A Rule 12(c) motion for judgment on the pleadings “‘provides the trial court with the means of disposing of a case early in the litigation process when the material facts are not in dispute after the pleadings have been closed and only questions of law remain to be decided.’” Ingram v. Mortgage Electronic Registration Systems, Inc., No. 2012-269-Appeal at 5 (quoting Haley v. Town of Lincoln, 611 A.2d 845, 847 (R.I. 1992)).

While a Rule 12(c) motion must be decided on the basis of the pleadings,

“[i]f, on a motion for judgment on the pleadings, matters outside the pleadings are presented to and not excluded by the court, the motion shall be treated as one for summary judgment and disposed of as provided in Rule 56, and all parties shall be given reasonable opportunity to present all material made pertinent to such a motion by Rule 56.”

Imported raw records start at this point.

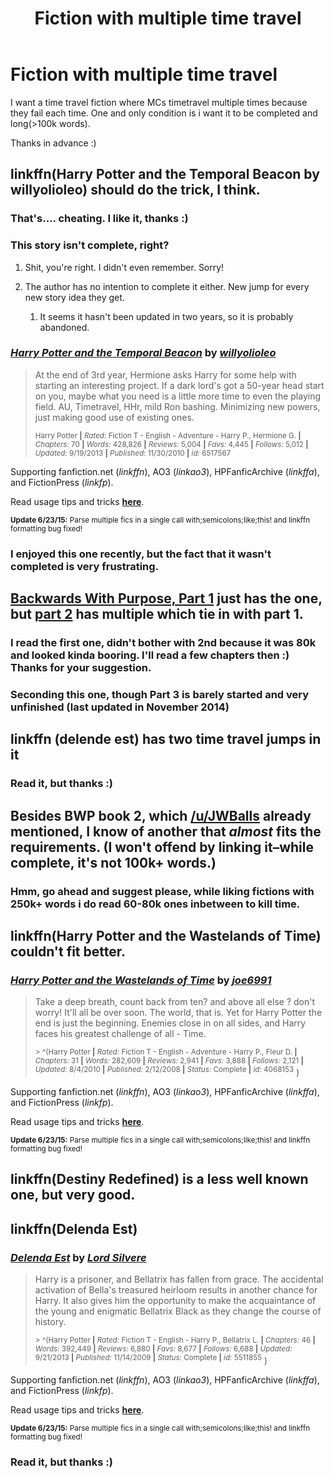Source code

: #+TITLE: Fiction with multiple time travel

* Fiction with multiple time travel
:PROPERTIES:
:Author: Manicial
:Score: 6
:DateUnix: 1436262565.0
:DateShort: 2015-Jul-07
:FlairText: Request
:END:
I want a time travel fiction where MCs timetravel multiple times because they fail each time. One and only condition is i want it to be completed and long(>100k words).

Thanks in advance :)


** linkffn(Harry Potter and the Temporal Beacon by willyolioleo) should do the trick, I think.
:PROPERTIES:
:Author: practical_cat
:Score: 7
:DateUnix: 1436268978.0
:DateShort: 2015-Jul-07
:END:

*** That's.... cheating. I like it, thanks :)
:PROPERTIES:
:Author: Manicial
:Score: 2
:DateUnix: 1436276303.0
:DateShort: 2015-Jul-07
:END:


*** This story isn't complete, right?
:PROPERTIES:
:Author: howtopleaseme
:Score: 2
:DateUnix: 1436319519.0
:DateShort: 2015-Jul-08
:END:

**** Shit, you're right. I didn't even remember. Sorry!
:PROPERTIES:
:Author: practical_cat
:Score: 1
:DateUnix: 1436321767.0
:DateShort: 2015-Jul-08
:END:


**** The author has no intention to complete it either. New jump for every new story idea they get.
:PROPERTIES:
:Author: BiomassDenial
:Score: 1
:DateUnix: 1436670964.0
:DateShort: 2015-Jul-12
:END:

***** It seems it hasn't been updated in two years, so it is probably abandoned.
:PROPERTIES:
:Author: howtopleaseme
:Score: 1
:DateUnix: 1436673568.0
:DateShort: 2015-Jul-12
:END:


*** [[https://www.fanfiction.net/s/6517567/1/Harry-Potter-and-the-Temporal-Beacon][*/Harry Potter and the Temporal Beacon/*]] by [[https://www.fanfiction.net/u/2620084/willyolioleo][/willyolioleo/]]

#+begin_quote
  At the end of 3rd year, Hermione asks Harry for some help with starting an interesting project. If a dark lord's got a 50-year head start on you, maybe what you need is a little more time to even the playing field. AU, Timetravel, HHr, mild Ron bashing. Minimizing new powers, just making good use of existing ones.

  ^{Harry Potter *|* /Rated:/ Fiction T - English - Adventure - Harry P., Hermione G. *|* /Chapters:/ 70 *|* /Words:/ 428,826 *|* /Reviews:/ 5,004 *|* /Favs:/ 4,445 *|* /Follows:/ 5,012 *|* /Updated:/ 9/19/2013 *|* /Published:/ 11/30/2010 *|* /id:/ 6517567}
#+end_quote

Supporting fanfiction.net (/linkffn/), AO3 (/linkao3/), HPFanficArchive (/linkffa/), and FictionPress (/linkfp/).

Read usage tips and tricks [[https://github.com/tusing/reddit-ffn-bot/blob/master/README.md][*here*]].

^{*Update 6/23/15:* Parse multiple fics in a single call with;semicolons;like;this! and linkffn formatting bug fixed!}
:PROPERTIES:
:Author: FanfictionBot
:Score: 1
:DateUnix: 1436269213.0
:DateShort: 2015-Jul-07
:END:


*** I enjoyed this one recently, but the fact that it wasn't completed is very frustrating.
:PROPERTIES:
:Author: merganzer
:Score: 1
:DateUnix: 1436322098.0
:DateShort: 2015-Jul-08
:END:


** [[https://www.fanfiction.net/s/4101650/1/Backward-With-Purpose-Part-I-Always-and-Always][Backwards With Purpose, Part 1]] just has the one, but [[https://www.fanfiction.net/s/4337434/1/Backward-With-Purpose-Part-II-The-Book-of-Albus][part 2]] has multiple which tie in with part 1.
:PROPERTIES:
:Author: JWBails
:Score: 6
:DateUnix: 1436268310.0
:DateShort: 2015-Jul-07
:END:

*** I read the first one, didn't bother with 2nd because it was 80k and looked kinda booring. I'll read a few chapters then :) Thanks for your suggestion.
:PROPERTIES:
:Author: Manicial
:Score: 1
:DateUnix: 1436276261.0
:DateShort: 2015-Jul-07
:END:


*** Seconding this one, though Part 3 is barely started and very unfinished (last updated in November 2014)
:PROPERTIES:
:Author: kerrryn
:Score: 1
:DateUnix: 1436367835.0
:DateShort: 2015-Jul-08
:END:


** linkffn (delende est) has two time travel jumps in it
:PROPERTIES:
:Author: JadeSubbae
:Score: 2
:DateUnix: 1436297420.0
:DateShort: 2015-Jul-08
:END:

*** Read it, but thanks :)
:PROPERTIES:
:Author: Manicial
:Score: 1
:DateUnix: 1436319974.0
:DateShort: 2015-Jul-08
:END:


** Besides BWP book 2, which [[/u/JWBalls]] already mentioned, I know of another that /almost/ fits the requirements. (I won't offend by linking it--while complete, it's not 100k+ words.)
:PROPERTIES:
:Author: truncation_error
:Score: 1
:DateUnix: 1436273987.0
:DateShort: 2015-Jul-07
:END:

*** Hmm, go ahead and suggest please, while liking fictions with 250k+ words i do read 60-80k ones inbetween to kill time.
:PROPERTIES:
:Author: Manicial
:Score: 1
:DateUnix: 1436276353.0
:DateShort: 2015-Jul-07
:END:


** linkffn(Harry Potter and the Wastelands of Time) couldn't fit better.
:PROPERTIES:
:Author: DoubleFried
:Score: 1
:DateUnix: 1436297521.0
:DateShort: 2015-Jul-08
:END:

*** [[https://www.fanfiction.net/s/4068153/1/Harry-Potter-and-the-Wastelands-of-Time][*/Harry Potter and the Wastelands of Time/*]] by [[https://www.fanfiction.net/u/557425/joe6991][/joe6991/]]

#+begin_quote
  Take a deep breath, count back from ten? and above all else ? don't worry! It'll all be over soon. The world, that is. Yet for Harry Potter the end is just the beginning. Enemies close in on all sides, and Harry faces his greatest challenge of all - Time.

  ^{> ^(Harry Potter *|* /Rated:/ Fiction T - English - Adventure - Harry P., Fleur D. *|* /Chapters:/ 31 *|* /Words:/ 282,609 *|* /Reviews:/ 2,941 *|* /Favs:/ 3,888 *|* /Follows:/ 2,121 *|* /Updated:/ 8/4/2010 *|* /Published:/ 2/12/2008 *|* /Status:/ Complete *|* /id:/ 4068153} )
#+end_quote

Supporting fanfiction.net (/linkffn/), AO3 (/linkao3/), HPFanficArchive (/linkffa/), and FictionPress (/linkfp/).

Read usage tips and tricks [[https://github.com/tusing/reddit-ffn-bot/blob/master/README.md][*here*]].

^{*Update 6/23/15:* Parse multiple fics in a single call with;semicolons;like;this! and linkffn formatting bug fixed!}
:PROPERTIES:
:Author: FanfictionBot
:Score: 1
:DateUnix: 1436297597.0
:DateShort: 2015-Jul-08
:END:


** linkffn(Destiny Redefined) is a less well known one, but very good.
:PROPERTIES:
:Author: PsychoGeek
:Score: 1
:DateUnix: 1436300293.0
:DateShort: 2015-Jul-08
:END:


** linkffn(Delenda Est)
:PROPERTIES:
:Author: howtopleaseme
:Score: 1
:DateUnix: 1436319584.0
:DateShort: 2015-Jul-08
:END:

*** [[https://www.fanfiction.net/s/5511855/1/Delenda-Est][*/Delenda Est/*]] by [[https://www.fanfiction.net/u/116880/Lord-Silvere][/Lord Silvere/]]

#+begin_quote
  Harry is a prisoner, and Bellatrix has fallen from grace. The accidental activation of Bella's treasured heirloom results in another chance for Harry. It also gives him the opportunity to make the acquaintance of the young and enigmatic Bellatrix Black as they change the course of history.

  ^{> ^(Harry Potter *|* /Rated:/ Fiction T - English - Harry P., Bellatrix L. *|* /Chapters:/ 46 *|* /Words:/ 392,449 *|* /Reviews:/ 6,880 *|* /Favs:/ 8,677 *|* /Follows:/ 6,688 *|* /Updated:/ 9/21/2013 *|* /Published:/ 11/14/2009 *|* /Status:/ Complete *|* /id:/ 5511855} )
#+end_quote

Supporting fanfiction.net (/linkffn/), AO3 (/linkao3/), HPFanficArchive (/linkffa/), and FictionPress (/linkfp/).

Read usage tips and tricks [[https://github.com/tusing/reddit-ffn-bot/blob/master/README.md][*here*]].

^{*Update 6/23/15:* Parse multiple fics in a single call with;semicolons;like;this! and linkffn formatting bug fixed!}
:PROPERTIES:
:Author: FanfictionBot
:Score: 2
:DateUnix: 1436319697.0
:DateShort: 2015-Jul-08
:END:


*** Read it, but thanks :)
:PROPERTIES:
:Author: Manicial
:Score: 2
:DateUnix: 1436320039.0
:DateShort: 2015-Jul-08
:END:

R.I. Super. Ct. R. 12(c). If a party introduces materials that serve as the basis for the court’s conversion of a motion for judgment on the pleadings into a motion for summary judgment, that party cannot complaint that it lacked notice that the motion would be converted. Ingram, No. 2012-269-Appeal at 5 (citing Ouimette v. Moran, 541 A.2d 855, 856 (R.I. 1988)).